Nos abrazamos. "Sabes que Lid siempre hablaba de flores", susurró. "Te regaló algunas cuando naciste, ya sabes, y cuando cumpliste diez años. Yo pensaba que era una tontería regalarte flores, a los chicos de esa edad no les suelen gustar. Siempre decía que había que enseñarles a los chicos que las flores no son sólo para el romance, o para el baile de graduación o incluso para los funerales. Estoy bastante seguro de que lo hizo después de ver lo mucho que afectó a tu padre cuando fallecieron los míos y los de Lid. Hay que dar flores para recibirlas, me gustaba decir. No fue culpa de tu padre que nunca le enseñaran esas cosas".
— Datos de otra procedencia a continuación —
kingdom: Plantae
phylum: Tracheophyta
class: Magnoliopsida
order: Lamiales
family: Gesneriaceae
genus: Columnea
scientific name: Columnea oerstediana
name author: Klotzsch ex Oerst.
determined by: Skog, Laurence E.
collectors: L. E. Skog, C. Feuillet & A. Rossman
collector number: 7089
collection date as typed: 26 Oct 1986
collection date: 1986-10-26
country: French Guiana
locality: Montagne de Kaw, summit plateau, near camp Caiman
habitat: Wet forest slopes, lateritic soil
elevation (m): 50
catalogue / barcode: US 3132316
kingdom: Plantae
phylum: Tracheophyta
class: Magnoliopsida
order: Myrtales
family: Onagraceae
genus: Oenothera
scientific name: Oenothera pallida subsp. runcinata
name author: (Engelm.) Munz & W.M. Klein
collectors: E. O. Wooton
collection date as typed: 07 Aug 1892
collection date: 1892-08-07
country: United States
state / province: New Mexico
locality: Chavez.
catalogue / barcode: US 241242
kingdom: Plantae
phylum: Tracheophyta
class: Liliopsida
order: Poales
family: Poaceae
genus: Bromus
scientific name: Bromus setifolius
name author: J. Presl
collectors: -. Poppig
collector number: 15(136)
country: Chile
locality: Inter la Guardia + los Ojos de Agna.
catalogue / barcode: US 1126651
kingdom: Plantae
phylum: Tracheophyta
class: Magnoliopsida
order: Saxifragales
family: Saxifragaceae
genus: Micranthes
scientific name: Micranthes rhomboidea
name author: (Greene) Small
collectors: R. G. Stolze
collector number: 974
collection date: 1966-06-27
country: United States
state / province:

"Me acuerdo de esas rosas, me daba mucha rabia que no me regalara camiones de juguete como antes".

"Creo que no entendió que eras demasiado joven para entenderlo. Tal vez ahora lo entiendas".

Pensé en aquel día. Fue unos días después de mi décimo cumpleaños, cuando Lid y yo estábamos en el porche trasero hablando. Las rosas fueron puestas en un jarrón entre nosotras por mi madre.

"Ya sé que las rosas no están bien", dijo mirándolas fijamente, "tienes que entender Joe, las rosas no son sólo para las chicas, y no están pensadas sólo para el romance. Tus amigos necesitarán rosas algún día, no sé cuándo, la mayoría ni siquiera sabrá que las necesita. Pero tienes que imaginártelo, y regalarles rosas como yo te regalé a ti. ¿Entiendes? Aunque nunca te hayan regalado rosas".

Me miró con determinación, una faceta que normalmente no estaba presente en su habitual personalidad tranquila y bromista.

"Lid, ¿por qué mis amigos necesitan flores?"

"Well....flowers puede ser más grande que las palabras en el momento adecuado. Hacen feliz a la gente. ¿Lo entiendes?"

"Creo".

"Sólo, recuerda que tienes que dar flores para recibirlas. Promete recordarlo y te dejaré elegir un camión Hess".

"Lo prometo Lid".

Pero mis ojos volvieron al hielo, manteniendo a mi abuela estable. Apreté mi brazo en torno al suyo mientras subíamos a la plataforma donde estaba tumbada Lid. Parecía gris, como si le faltara un trozo o como si aún necesitara algo en la Tierra. Mi abuela sacó su flor y se la puso en la mano con cuidado, asegurándose de que se la llevaba al corazón.

"Te quiero y te querré siempre".

Con esa última despedida le besó la frente poniéndole un tono más brillante. Se volvió hacia mí y me puso la otra flor en la mano. Sin intercambiar palabras la tomé y coloqué la rosa roja en la misma mano de mi abuelo. Las palabras se volvieron abstractas e inferiores a ese momento. Sabía que si realmente intentaba formar palabras para despedirme no serían de ningún lenguaje mundial, sólo gruñidos si se puede llamar así. Recibí el conocimiento de un hombre que ahora no era más que un recuerdo y descubrí una extraña verdad. Soy un conducto de enseñanzas que pasarán a mis hijos y a los suyos. Mis acciones sirven a un propósito más elevado que mi propia conciencia, mis acciones sirven a las generaciones venideras.

Cuando empezamos a dejarlo descansar, vi que su color volvía a ser el del hombre que una vez fue. Mi abuelo. Un hombre mucho más inteligente y sabio que yo me dio una lección hace años y años. Aunque en aquel momento no lo entendí, no era algo que pudiera escribirse y aprenderse con un trozo de papel. Era algo que debía ser heredado por una posición que ahora poseía. Quiero a mi abuelo, quizá sea la primera vez que lo digo desde que llegué a la escuela secundaria. Le quiero y le querré siempre.